Por 59 votos a favor y 21 en contra, el senado de Brasil aprobó, en sesión del pasado 10 de agosto, la ponencia que plantea como pertinente el juicio que esa corporación legislativa deberá adelantar contra la presidenta Dilma Rousseff, por lo que consideran un crimen de responsabilidad, y decidir en sesión plenaria si ratifican o revocan la medida de apartarla del cargo, en un juicio conocido como impeachment.

En la sesión en que se adelante el juicio, la acusación y la defensa, respectivamente, deberán realizar sus alegatos y tienen derecho a presentar hasta seis testigos cada una. En seguida, los senadores decidirán la condena o absolución de la mandataria. Para que prospere la condena se requerirá el voto favorable de 54 de los 81 senadores que integran la corporación.

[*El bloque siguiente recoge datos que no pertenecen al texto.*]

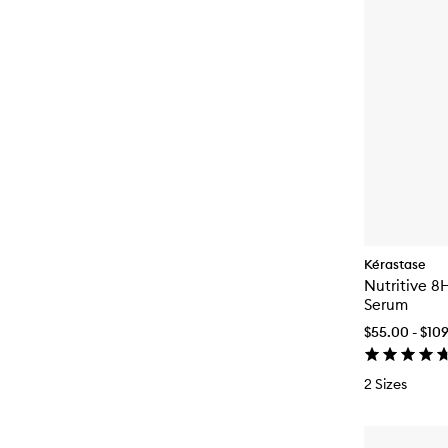
Kérastase
Nutritive 8
Serum
$55.00 - $10
2 Sizes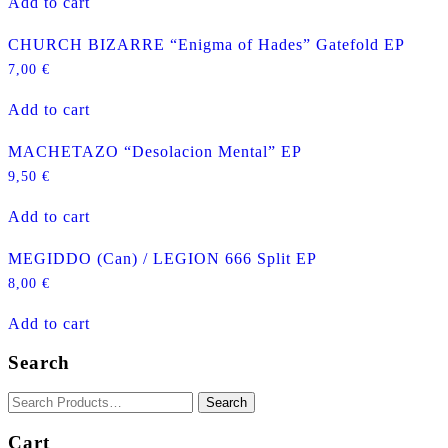
Add to cart
CHURCH BIZARRE “Enigma of Hades” Gatefold EP
7,00
€
Add to cart
MACHETAZO “Desolacion Mental” EP
9,50
€
Add to cart
MEGIDDO (Can) / LEGION 666 Split EP
8,00
€
Add to cart
Search
Cart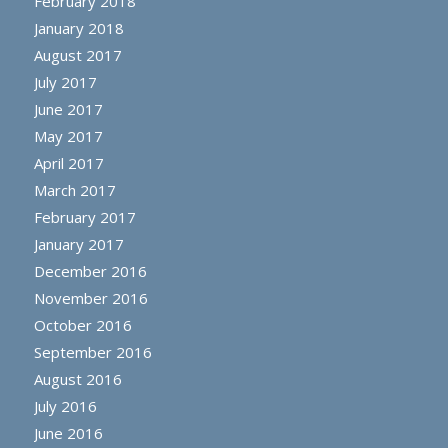
February 2018
January 2018
August 2017
July 2017
June 2017
May 2017
April 2017
March 2017
February 2017
January 2017
December 2016
November 2016
October 2016
September 2016
August 2016
July 2016
June 2016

El resultado de la votación de la segunda semana de agosto, indica que probablemente los partidos de la burguesía brasileña conseguirán los votos suficientes para apartar definitivamente de la presidencia a Dilma Rousseff y alejar del poder al Partido de los Trabajadores.

En una reunión política reciente, con un grupo de seguidores, Rousseff caracterizó el proceso en su contra como un ‘golpe institucional’, un golpe parlamentario con motivación política, ya que no se comprobaron los aparentes crímenes de responsabilidad por los que está siendo imputada.

El verdadero objetivo

La mandataria dijo que los autores del golpe son los medios de comunicación al servicio de los monopolios, y el capital especulativo. Señaló que hay en marcha un ataque a los derechos de los trabajadores, bajo la batuta del presidente encargado, Michel Temer.

Sobre la naturaleza del golpe de Estado que menciona la presidenta constitucional, se refirió Joao Pedro Stedile, uno de los más caracterizados dirigentes del Movimiento de los Sin Tierra. La decisión del Senado, asegura, confirma que hay en marcha un golpe de Estado para robar los recursos de la nación.

“El verdadero objetivo del golpe no es Dilma”, puntualizó el líder agrario. “El problema es que en la crisis profunda que vivimos, por ser la nuestra una economía periférica, dependemos del capital transnacional, y este necesita un control total para imponer un plan neoliberal. Es la única fórmula que tienen para salvaguardar sus intereses, que no los de la nación o los de los trabajadores”.

Se tensan las fuerzas populares

Para Stedile, detrás del golpe está la privatización de Petrobras. “Ya se están apoderando del petróleo, las minas, el agua, la biodiversidad. Quieren privatizar las últimas empresas estatales como las del sector eléctrico, el transporte, los puertos, los aeropuertos, en esto consiste el plan de la derecha brasileña e internacional”, puntualizó el líder de los Sin Tierra.

El movimiento agrario hace parte del Frente Brasil Popular, al lado de unas 60 organizaciones sociales y partidos políticos que se oponen al golpe institucional; han convocado numerosas movilizaciones populares y estudian la posibilidad de convocar una huelga general contra los golpistas.

Sin embargo, el movimiento obrero brasileño hace 28 años no organiza una huelga general y mantiene un importante nivel de dispersión que, de momento, aleja la posibilidad de la cohesión necesaria para organizar una movilización nacional que detenga los planes de la derecha.